Journalism and computer programming are fundamentally different pursuits. Computer programming is a perfectly objective activity, the output is totally independent of the work that went into it. Thus, Carmack's work is brilliant, and would remains brilliant despite Carmack being a repentant theif. ReiserFS is still a good filesystem and is still included in the Linux kernel, despite it's author being a convicted murderer.

But journalism is different: the activity is subjective and we are required to trust that the journalist (and their editor and publisher etc) isn't out to mislead us (or, more realistically, that we understand their biases and can compensate for them). Thus, the output is much closer linked to the work that went into it. The journalist was in the room, we weren't. We have to trust that the journalist not only accurately quotes what's being said, but accurately represents the context of it. That means that the personal integrity of the journalist is much more important.

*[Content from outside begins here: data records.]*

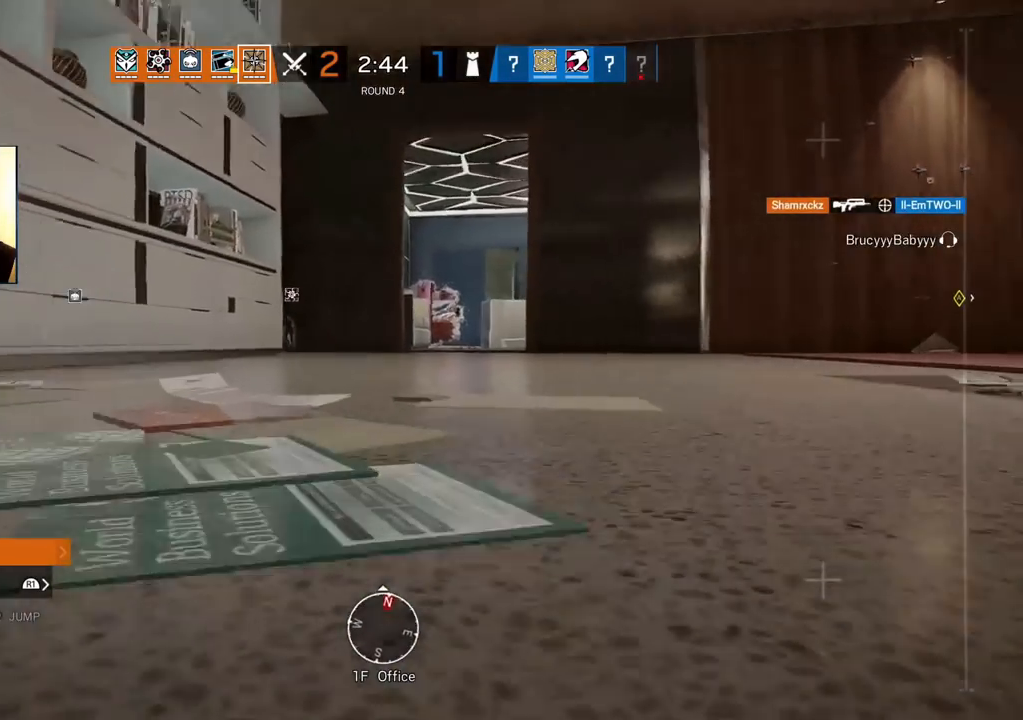
{"buttons": [], "left_stick": "left", "right_stick": "center", "events": [[267, "right_stick", "right"], [333, "left_stick", "left"], [467, "right_stick", "center"]]}
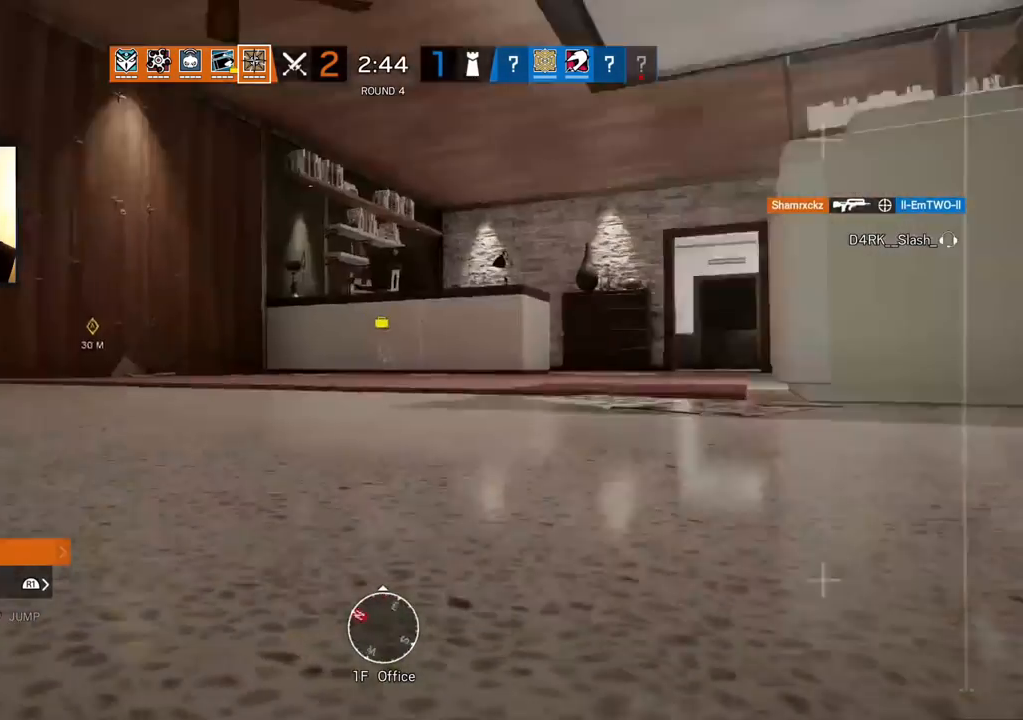
{"buttons": [], "left_stick": "left", "right_stick": "center", "events": []}
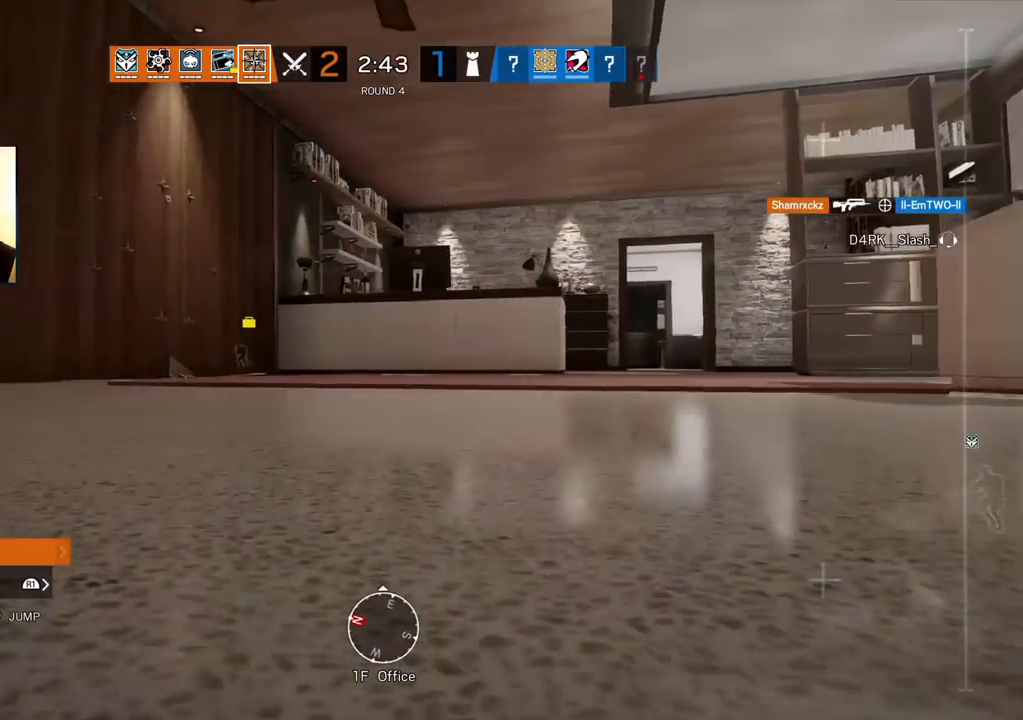
{"buttons": [], "left_stick": "left", "right_stick": "left", "events": [[467, "right_stick", "left"]]}
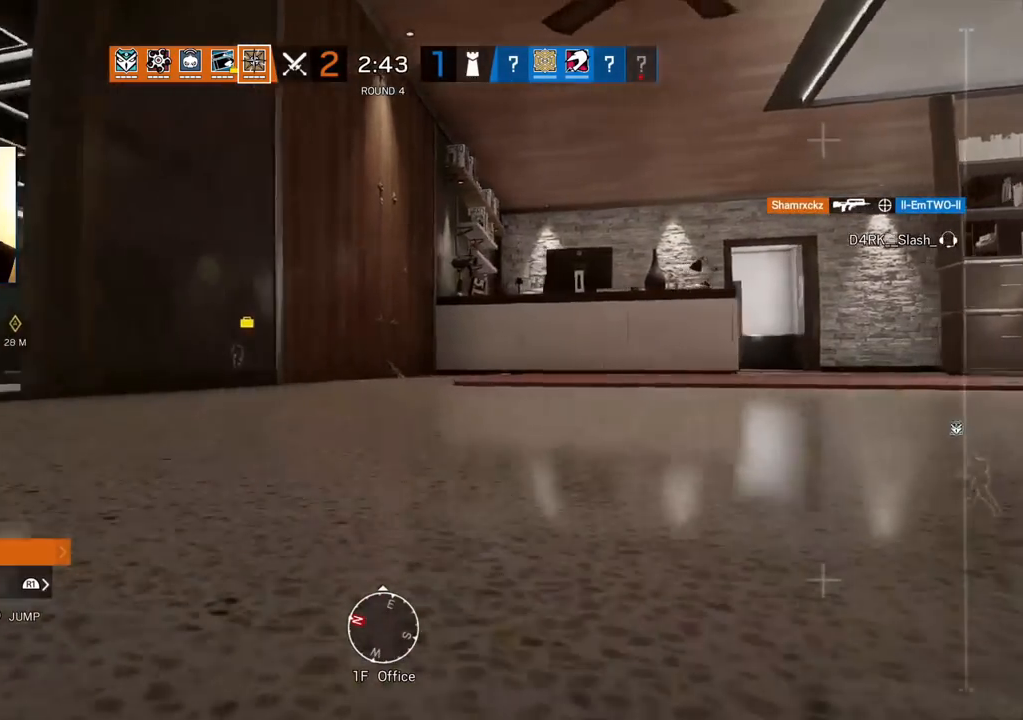
{"buttons": [], "left_stick": "center", "right_stick": "center", "events": [[50, "right_stick", "center"], [317, "right_stick", "right"], [383, "left_stick", "center"], [467, "right_stick", "center"]]}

Plenty of lapses of journalists can be trivially forgiven - youthful theft easily among them. But Hari didn't steal a computer as a kid, he messed with one of the most sacred institutions of journalism: the quote. Even worse, he claimed ignorance: forgiving a journalist who so fundamentally misunderstands his own role as a high-integrity purveyor of truth that he thinks it's cool to mess with quotes is a lot more difficult than forgiving theft (not that it's up to any of us to forgive Carmack, we weren't party to his crime).